# Model 10 frame size?



## fusil (Sep 23, 2008)

Bonjour,
would a holster for a Model 10 4" be suitable for a 686 4"?
I've seen one on a French 'e-bay' type site and its a good price.:smt023

Merci,
fusil


----------



## Bob Wright (May 10, 2006)

fusil said:


> Bonjour,
> would a holster for a Model 10 4" be suitable for a 686 4"?
> I've seen one on a French 'e-bay' type site and its a good price.:smt023
> 
> ...


The Smith & Wesson Model 10 is the K-Framed gun, the Model 686 is an L-framed gun. There is a slight difference in size, especially the diameter of the cylinder. You might be able to shove an L-Framed gun in a K-Framed holster, but it would be a very tight fit.

It might be possible to soak the holster, if its leather, in water and it might stretch enough for a fit. My advice would be to pass it up, though.

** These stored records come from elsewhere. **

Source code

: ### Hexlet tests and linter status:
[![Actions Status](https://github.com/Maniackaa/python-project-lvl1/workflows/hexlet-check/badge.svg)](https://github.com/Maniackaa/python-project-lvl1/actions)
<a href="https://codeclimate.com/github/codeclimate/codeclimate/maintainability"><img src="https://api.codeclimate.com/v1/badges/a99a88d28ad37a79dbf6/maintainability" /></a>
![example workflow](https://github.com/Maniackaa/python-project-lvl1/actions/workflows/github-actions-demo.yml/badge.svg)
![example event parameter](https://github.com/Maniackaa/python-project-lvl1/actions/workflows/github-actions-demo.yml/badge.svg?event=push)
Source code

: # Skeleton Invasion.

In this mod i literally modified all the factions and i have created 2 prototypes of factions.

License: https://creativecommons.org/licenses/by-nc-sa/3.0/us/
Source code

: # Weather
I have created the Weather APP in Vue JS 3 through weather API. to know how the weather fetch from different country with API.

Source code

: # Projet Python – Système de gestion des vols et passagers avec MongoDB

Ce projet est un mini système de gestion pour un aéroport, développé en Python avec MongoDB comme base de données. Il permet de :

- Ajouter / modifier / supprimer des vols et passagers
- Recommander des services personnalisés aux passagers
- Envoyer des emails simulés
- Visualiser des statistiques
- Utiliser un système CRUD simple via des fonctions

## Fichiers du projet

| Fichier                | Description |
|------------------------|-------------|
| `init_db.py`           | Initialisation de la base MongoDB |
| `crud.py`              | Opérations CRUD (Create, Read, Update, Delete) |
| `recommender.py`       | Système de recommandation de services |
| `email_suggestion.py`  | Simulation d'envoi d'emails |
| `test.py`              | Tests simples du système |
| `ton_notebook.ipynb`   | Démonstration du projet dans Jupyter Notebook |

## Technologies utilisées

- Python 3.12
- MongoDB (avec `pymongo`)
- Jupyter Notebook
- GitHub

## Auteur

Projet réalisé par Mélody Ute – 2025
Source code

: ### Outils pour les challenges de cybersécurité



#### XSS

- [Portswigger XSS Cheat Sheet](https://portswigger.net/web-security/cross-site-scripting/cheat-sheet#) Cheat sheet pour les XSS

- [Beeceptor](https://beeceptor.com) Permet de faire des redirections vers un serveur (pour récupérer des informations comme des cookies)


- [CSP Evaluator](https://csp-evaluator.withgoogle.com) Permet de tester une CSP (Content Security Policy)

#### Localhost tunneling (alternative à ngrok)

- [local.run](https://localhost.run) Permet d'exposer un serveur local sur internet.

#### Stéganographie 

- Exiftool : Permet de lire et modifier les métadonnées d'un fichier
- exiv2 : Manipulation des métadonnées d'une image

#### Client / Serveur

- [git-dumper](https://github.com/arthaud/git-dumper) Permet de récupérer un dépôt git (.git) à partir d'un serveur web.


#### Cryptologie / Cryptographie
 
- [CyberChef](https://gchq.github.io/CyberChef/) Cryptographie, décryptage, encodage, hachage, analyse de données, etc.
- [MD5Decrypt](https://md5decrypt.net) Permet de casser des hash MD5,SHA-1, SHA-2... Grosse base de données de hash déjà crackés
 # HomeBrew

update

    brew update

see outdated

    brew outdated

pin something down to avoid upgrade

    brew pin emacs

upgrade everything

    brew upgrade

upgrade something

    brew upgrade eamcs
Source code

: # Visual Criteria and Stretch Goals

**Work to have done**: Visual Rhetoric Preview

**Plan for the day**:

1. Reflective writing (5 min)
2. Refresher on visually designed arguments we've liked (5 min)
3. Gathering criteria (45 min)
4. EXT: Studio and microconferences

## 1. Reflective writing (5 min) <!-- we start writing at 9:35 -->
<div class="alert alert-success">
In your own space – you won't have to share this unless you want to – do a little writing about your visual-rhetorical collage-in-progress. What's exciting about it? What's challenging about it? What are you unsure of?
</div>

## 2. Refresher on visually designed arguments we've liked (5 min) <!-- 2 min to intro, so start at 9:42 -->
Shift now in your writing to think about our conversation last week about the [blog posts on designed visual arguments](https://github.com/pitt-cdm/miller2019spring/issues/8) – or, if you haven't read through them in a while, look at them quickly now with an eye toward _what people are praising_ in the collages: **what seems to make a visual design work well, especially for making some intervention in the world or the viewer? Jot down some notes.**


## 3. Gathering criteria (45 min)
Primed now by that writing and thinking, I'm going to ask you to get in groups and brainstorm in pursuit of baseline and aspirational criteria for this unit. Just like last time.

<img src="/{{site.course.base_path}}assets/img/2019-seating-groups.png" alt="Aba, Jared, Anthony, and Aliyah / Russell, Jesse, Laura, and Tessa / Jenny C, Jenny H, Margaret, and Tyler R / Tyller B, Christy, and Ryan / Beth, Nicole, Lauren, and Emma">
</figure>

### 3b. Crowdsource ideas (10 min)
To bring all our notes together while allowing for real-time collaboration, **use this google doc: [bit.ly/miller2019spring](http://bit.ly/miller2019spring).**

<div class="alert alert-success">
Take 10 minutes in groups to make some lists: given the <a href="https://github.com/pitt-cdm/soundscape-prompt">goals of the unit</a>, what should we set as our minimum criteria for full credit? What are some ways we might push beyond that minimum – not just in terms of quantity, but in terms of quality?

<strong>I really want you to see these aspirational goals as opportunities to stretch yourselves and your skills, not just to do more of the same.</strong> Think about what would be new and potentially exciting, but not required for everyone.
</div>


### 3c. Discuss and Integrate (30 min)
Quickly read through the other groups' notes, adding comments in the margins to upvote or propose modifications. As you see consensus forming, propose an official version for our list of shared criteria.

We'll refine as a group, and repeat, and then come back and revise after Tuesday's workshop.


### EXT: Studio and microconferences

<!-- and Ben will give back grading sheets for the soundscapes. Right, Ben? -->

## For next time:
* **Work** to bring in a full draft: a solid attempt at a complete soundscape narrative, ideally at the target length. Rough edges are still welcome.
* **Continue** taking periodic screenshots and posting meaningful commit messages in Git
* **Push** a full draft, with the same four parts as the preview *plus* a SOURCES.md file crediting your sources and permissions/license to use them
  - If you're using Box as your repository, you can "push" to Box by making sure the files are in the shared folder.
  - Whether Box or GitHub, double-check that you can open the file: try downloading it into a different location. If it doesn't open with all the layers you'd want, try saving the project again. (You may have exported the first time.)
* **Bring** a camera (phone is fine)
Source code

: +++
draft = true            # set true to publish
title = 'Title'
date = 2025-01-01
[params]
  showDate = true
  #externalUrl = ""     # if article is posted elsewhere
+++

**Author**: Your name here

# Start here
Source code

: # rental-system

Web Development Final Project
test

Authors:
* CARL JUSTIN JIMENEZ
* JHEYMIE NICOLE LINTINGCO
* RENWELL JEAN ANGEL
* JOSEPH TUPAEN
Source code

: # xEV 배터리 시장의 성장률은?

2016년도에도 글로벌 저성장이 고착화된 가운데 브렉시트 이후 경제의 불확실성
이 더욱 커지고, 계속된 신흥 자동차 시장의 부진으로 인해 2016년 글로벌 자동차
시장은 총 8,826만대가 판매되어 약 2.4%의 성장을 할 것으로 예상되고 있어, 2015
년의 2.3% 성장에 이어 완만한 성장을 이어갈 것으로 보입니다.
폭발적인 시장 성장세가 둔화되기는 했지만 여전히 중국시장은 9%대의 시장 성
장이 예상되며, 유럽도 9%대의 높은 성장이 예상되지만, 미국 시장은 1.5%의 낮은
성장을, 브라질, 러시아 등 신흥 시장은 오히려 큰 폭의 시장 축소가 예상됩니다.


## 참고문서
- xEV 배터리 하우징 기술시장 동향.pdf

Holsters, grips, and ammunition should be a sure thing.

Bob Wright


----------



## fusil (Sep 23, 2008)

Merci Bob,
will give it a miss and keep looking.:smt023
I can buy a new Galco/Safari but the cost €100+:smt076

fusil


----------



## Bob Wright (May 10, 2006)

I would suggest you try to find Don Hume holsters. They are economical, and in my opinion, superior holsters. I carry a Model 19 Smith & Wesson daily in an open top belt holster, and have one for my Model 36 Chief's Special, though I rarely rely on that little gun.

Bob Wright


----------